While these regulations implement an international convention with liability caps that could limit passenger compensation, deletion would leave Britons worse off by removing the legal framework governing international rail carriage. Without this, UK rail passengers injured abroad would lack clear enforcement mechanisms, UK rail operators would face legal uncertainty in international operations, and the reciprocal judgment recognition framework would collapse — harming the very passengers the regulations aim to protect. The convention provides a predictable, internationally recognised liability regime that would be difficult to replicate through bilateral arrangements.

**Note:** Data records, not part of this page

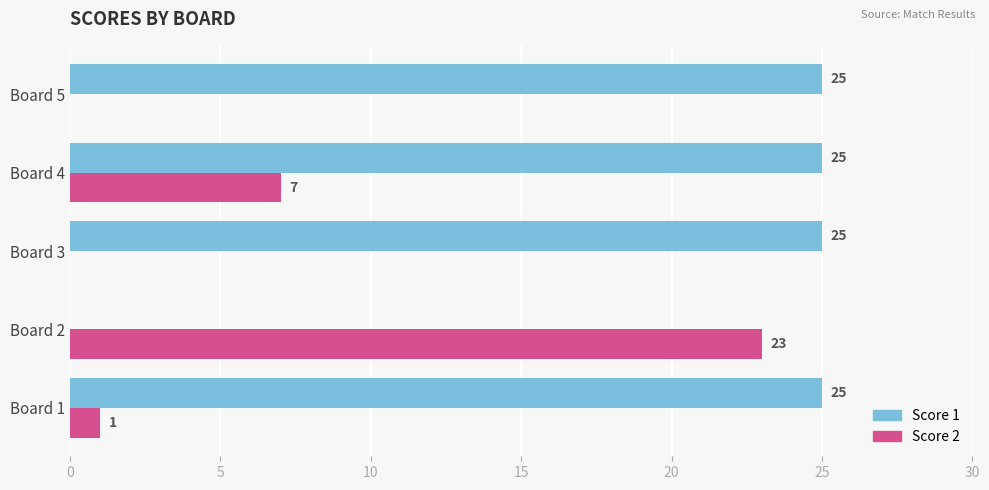

What are all the series names shown in the legend?

Score 1, Score 2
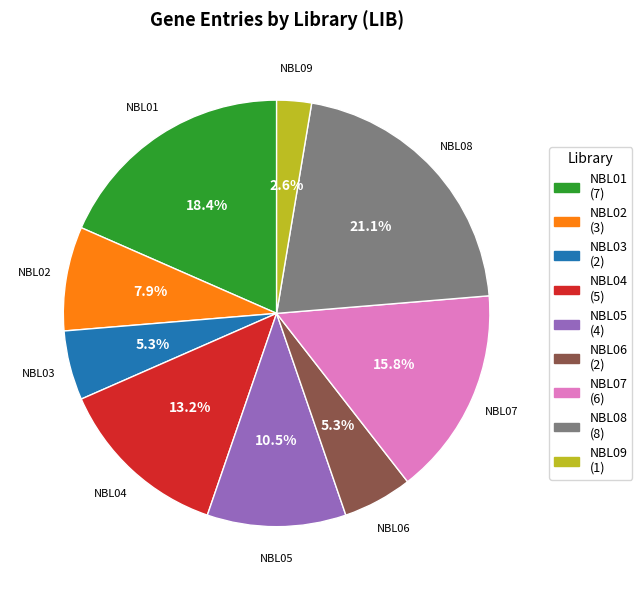

To the nearest percent, what is the difference between the NBL01 and NBL03 slice percentages?

13%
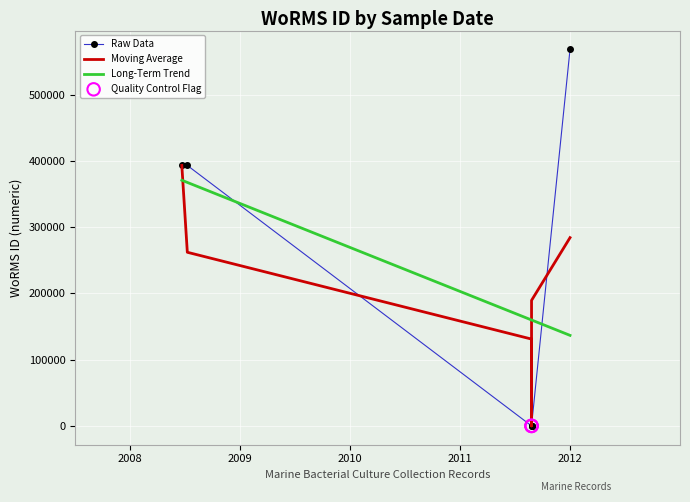

What is the change in value from 27-08-2011 to 08-07-2008?

+393075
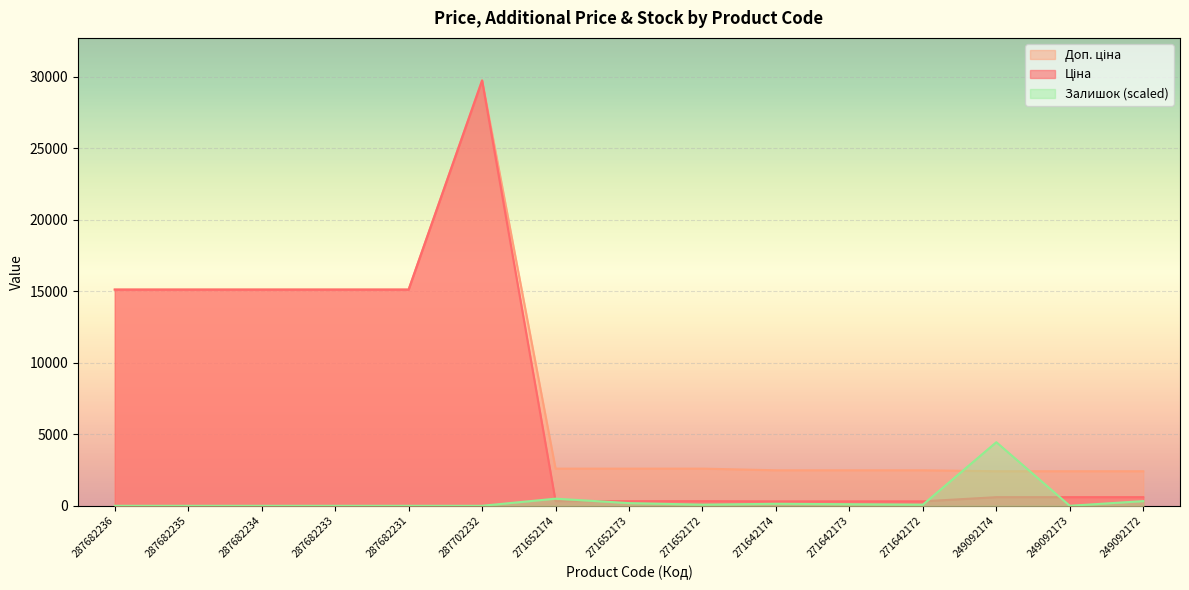

The value of Залишок at 271642173 is 159.6. True or false?

False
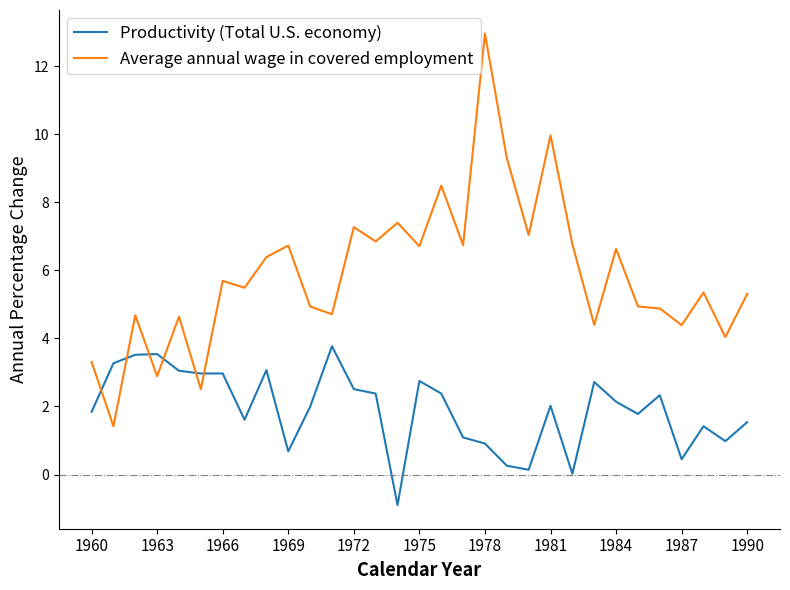

How many intersections are there between Average annual wage in covered employment and Productivity (Total U.S. economy)?

6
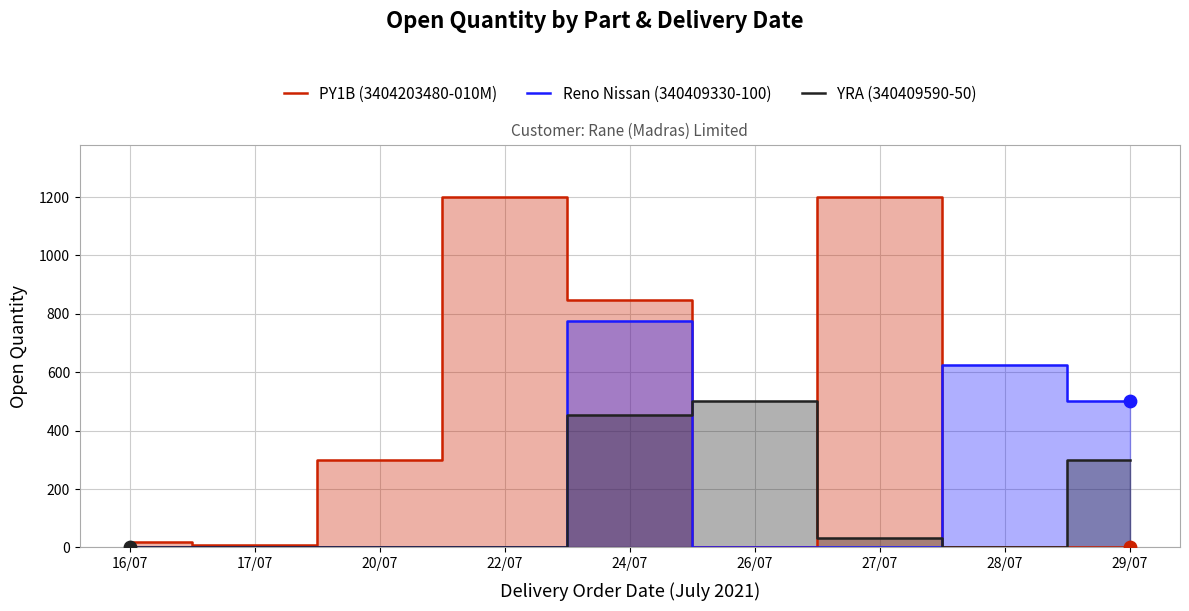

Is the value of PY1B (3404203480-010M) at 16/07 greater than the value of YRA (340409590-50) at 24/07?

No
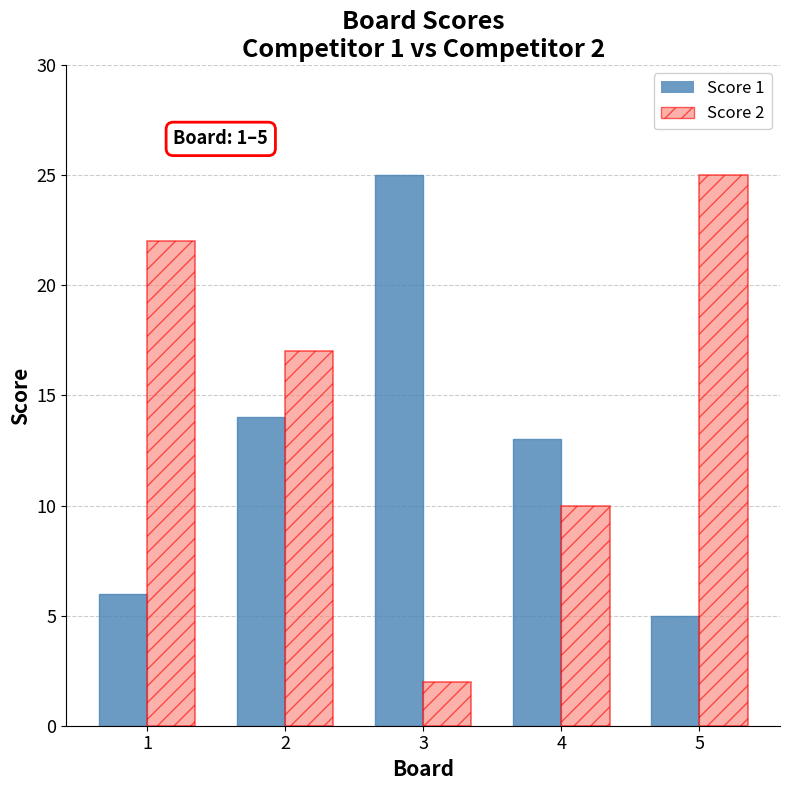

What is the difference between the Score 1 values at 2 and 4?

1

delete The Consular Fees Act 1980 (Fees) Order 2005 uksi-2005-2112 · 2005
Summary

The Consular Fees Act 1980 (Fees) Order 2005 establishes the legal framework for fixing fees charged for consular functions listed in its Schedule, referencing sections 102(3) and 102(4) of the Finance (No.2) Act 1987 to require that costs incurred by the Foreign and Commonwealth Office be taken into account when determining fee amounts for financial years 2005/2006 and 2006/2007. It defines 'biometric passport' as one containing unique biological data specific to the holder.

Reason

This Order creates a government-mandated cost recovery mechanism that removes any competitive discipline from consular fee-setting. Britons abroad and those seeking UK consular services face a statutory monopoly with no market alternatives — fees are determined by bureaucratic estimation rather than supply and demand. The specification of cost recovery across multi-year periods codifies into law what should be flexible, market-reflective pricing. Additionally, as a retained EU-era framework (given the 2005 date and reference to pre-Brexit fiscal legislation), this represents exactly the type of inherited structure that should be reviewed and reformed to restore Britain's free-trading heritage. Private competition or user-pays principles with genuine choice would better serve both taxpayers and those requiring consular services.